• _TO-DO ITEM_: Return every line of text in the material verbatim and in its original order, leaving the pictures out of your answer.

• _DATA RECORDS_:

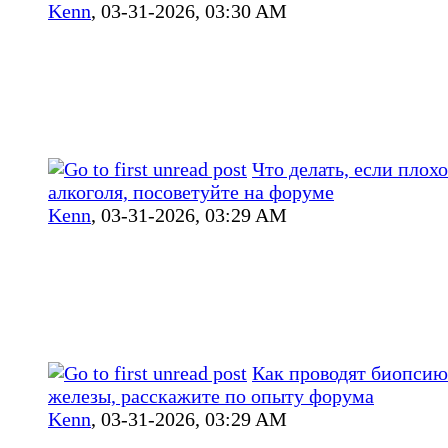
Kenn
,
03-31-2026, 03:30 AM
Что делать, если плох
алкоголя, посоветуйте на форуме
Kenn
,
03-31-2026, 03:29 AM
Как проводят биопси
железы, расскажите по опыту форума
Kenn
,
03-31-2026, 03:29 AM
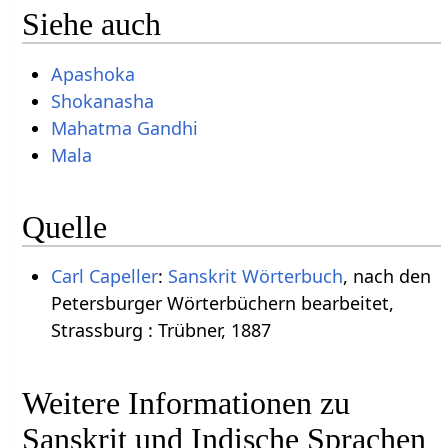
Siehe auch
Apashoka
Shokanasha
Mahatma Gandhi
Mala
Quelle
Carl Capeller
:
Sanskrit Wörterbuch
, nach den
Petersburger Wörterbüchern bearbeitet,
Strassburg : Trübner, 1887
Weitere Informationen zu
Sanskrit und Indische Sprachen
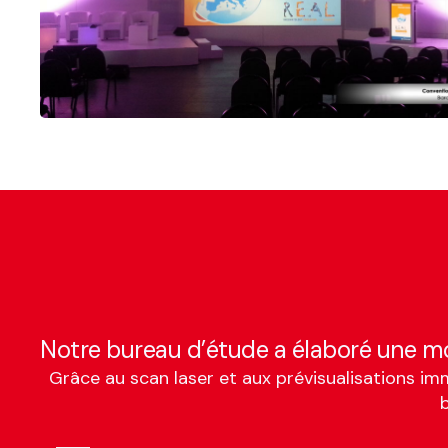
Notre bureau d’étude a élaboré une mo
Grâce au scan laser et aux prévisualisations im
b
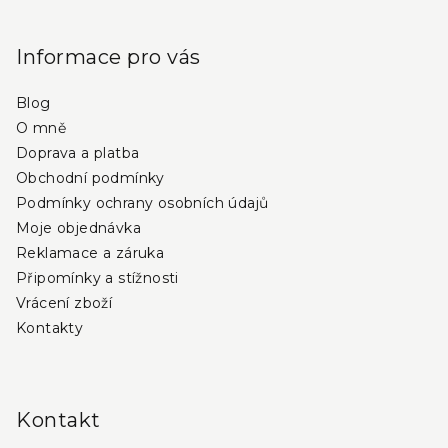
Z
á
p
Informace pro vás
a
Blog
t
O mně
í
Doprava a platba
Obchodní podmínky
Podmínky ochrany osobních údajů
Moje objednávka
Reklamace a záruka
Připomínky a stížnosti
Vrácení zboží
Kontakty
Kontakt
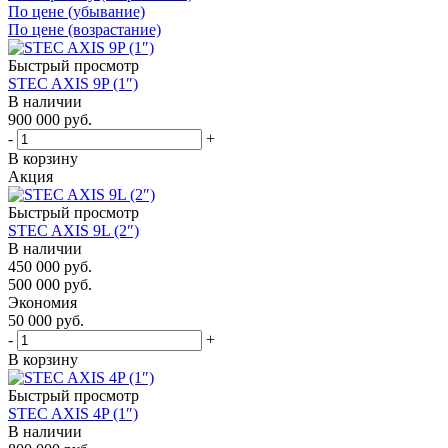
По цене (убывание)
По цене (возрастание)
Быстрый просмотр
STEC AXIS 9P (1″)
В наличии
900 000
руб.
-
+
В корзину
Акция
Быстрый просмотр
STEC AXIS 9L (2″)
В наличии
450 000
руб.
500 000
руб.
Экономия
50 000
руб.
-
+
В корзину
Быстрый просмотр
STEC AXIS 4P (1″)
В наличии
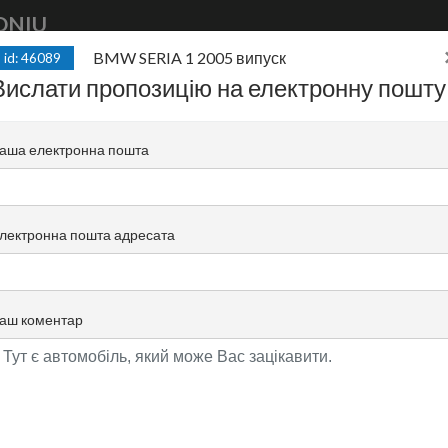
DNIU
BMW SERIA 1 2005 випуск
id: 46089
Купити
auto
finance
auto
Прод
Вислати пропозицію на електронну пошту
ипуск
аша електронна пошта
C |
Krzysztof Kijewski
Електронна пошта опікуна
+48 519 022 455
лектронна пошта адресата
аш коментар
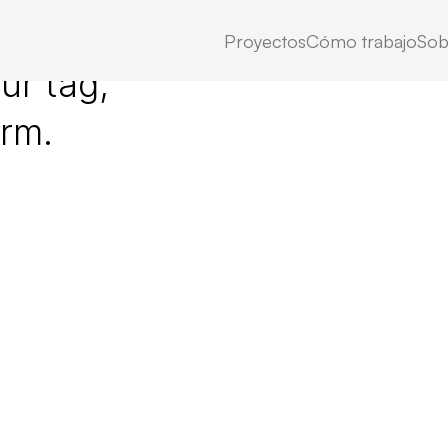
Proyectos
Cómo trabajo
Sob
ur tag,
erm.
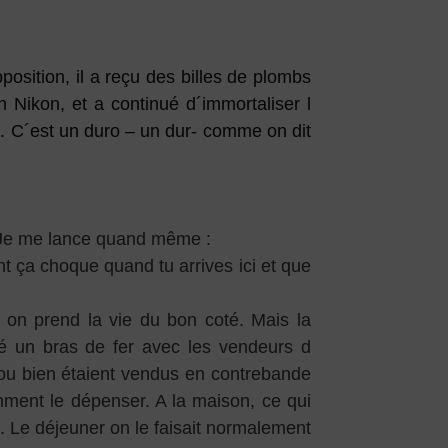
position, il a reçu des billes de plombs
on Nikon, et a continué d´immortaliser l
at. C´est un duro – un dur- comme on dit
. Je me lance quand même :
 ça choque quand tu arrives ici et que
 on prend la vie du bon coté. Mais la
é un bras de fer avec les vendeurs d
s ou bien étaient vendus en contrebande
mment le dépenser. A la maison, ce qui
. Le déjeuner on le faisait normalement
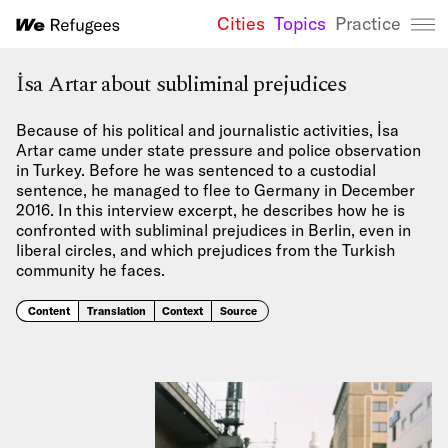
Cities
Topics
Practice
We Refugees 
İsa Artar about subliminal prejudices
Because of his political and journalistic activities, İsa
Artar came under state pressure and police observation
in Turkey. Before he was sentenced to a custodial
sentence, he managed to flee to Germany in December
2016. In this interview excerpt, he describes how he is
confronted with subliminal prejudices in Berlin, even in
liberal circles, and which prejudices from the Turkish
community he faces.
Content
Translation
Context
Source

• _RESULT FOR THIS EXERCISE_:
Kenn
,
03-31-2026, 03:30 AM
Что делать, если плох
алкоголя, посоветуйте на форуме
Kenn
,
03-31-2026, 03:29 AM
Как проводят биопси
железы, расскажите по опыту форума
Kenn
,
03-31-2026, 03:29 AM
Siehe auch
Apashoka
Shokanasha
Mahatma Gandhi
Mala
Quelle
Carl Capeller
:
Sanskrit Wörterbuch
, nach den
Petersburger Wörterbüchern bearbeitet,
Strassburg : Trübner, 1887
Weitere Informationen zu
Sanskrit und Indische Sprachen
Notre bureau d’étude a élaboré une mo
Grâce au scan laser et aux prévisualisations im
b
Z
á
p
Informace pro vás
a
Blog
t
O mně
í
Doprava a platba
Obchodní podmínky
Podmínky ochrany osobních údajů
Moje objednávka
Reklamace a záruka
Připomínky a stížnosti
Vrácení zboží
Kontakty
Kontakt
По цене (убывание)
По цене (возрастание)
Быстрый просмотр
STEC AXIS 9P (1″)
В наличии
900 000
руб.
-
+
В корзину
Акция
Быстрый просмотр
STEC AXIS 9L (2″)
В наличии
450 000
руб.
500 000
руб.
Экономия
50 000
руб.
-
+
В корзину
Быстрый просмотр
STEC AXIS 4P (1″)
В наличии
DNIU
BMW SERIA 1 2005 випуск
id: 46089
Купити
auto
finance
auto
Прод
Вислати пропозицію на електронну пошту
ипуск
аша електронна пошта
C |
Krzysztof Kijewski
Електронна пошта опікуна
+48 519 022 455
лектронна пошта адресата
аш коментар
Proyectos
Cómo trabajo
Sob
ur tag,
erm.
position, il a reçu des billes de plombs
on Nikon, et a continué d´immortaliser l
at. C´est un duro – un dur- comme on dit
. Je me lance quand même :
 ça choque quand tu arrives ici et que
 on prend la vie du bon coté. Mais la
é un bras de fer avec les vendeurs d
s ou bien étaient vendus en contrebande
mment le dépenser. A la maison, ce qui
. Le déjeuner on le faisait normalement
Cities
Topics
Practice
We Refugees 
İsa Artar about subliminal prejudices
Because of his political and journalistic activities, İsa
Artar came under state pressure and police observation
in Turkey. Before he was sentenced to a custodial
sentence, he managed to flee to Germany in December
2016. In this interview excerpt, he describes how he is
confronted with subliminal prejudices in Berlin, even in
liberal circles, and which prejudices from the Turkish
community he faces.
Content
Translation
Context
Source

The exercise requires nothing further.